Movement of the transducer was also evaluated in an MRI scanner. MR thermometry maps were acquired during the sonication. Figure 13 shows the MR thermal map acquired during sonication at acoustical power of 57 W for sonication time of 10 s. A temperature increase of 55.8 C was recorded at the end of the sonication resulting in lesion formation. Figure 14A shows the PD MR image with fat suppression obtained on coronal plane. Figure 14B shows the sliced tissue with the lesions formed on a plane parallel to the ultrasonic beam. The average diameter of the lesions on the first row (focal depth 2 cm) was 7.47 mm with a corresponding average length of 12.9 mm. The average diameter of the lesions on the second row (focal depth 3 cm) was 9.9 mm and a respective average length of 27.1 mm.
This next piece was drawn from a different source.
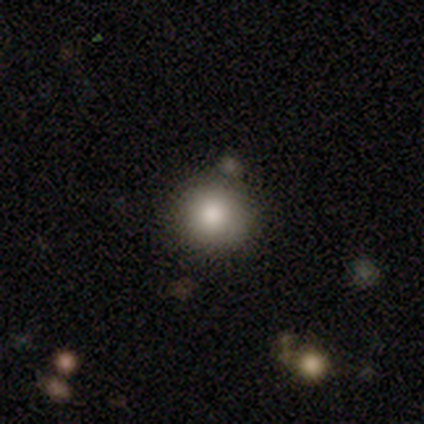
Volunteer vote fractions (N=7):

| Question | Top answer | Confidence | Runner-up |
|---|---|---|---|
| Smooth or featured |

Temperature maps acquired on axial plane using EPI sequence at acoustical power of 57 W for sonication time of 10 s and cooling off time of 18 s. EPI, EPI, Echo Planar Image

(A) High‐resolution PD with fat suppression MR image (coronal plane) obtained at plane perpendicular to the beam. (B) Sliced tissue with lesions formed at a plane parallel to the beam after sonications with different parameters with transducer having frequency 3.2 MHz at various focal depths. MR, magnetic resonance; PD, proton density

3.4. In vivo evaluation of the FUS system

Sonication of the right thigh was executed at acoustical power of 22.5 W for a sonication time of 30 s at 2 cm focal depth. Figure 15A shows the MR temperature map acquired on coronal plane while Figure 15B shows the acquired map on axial plane. Temperature maps provided a near‐real time feedback of the temperature increase, with 39.3 C being recorded in the coronal plane.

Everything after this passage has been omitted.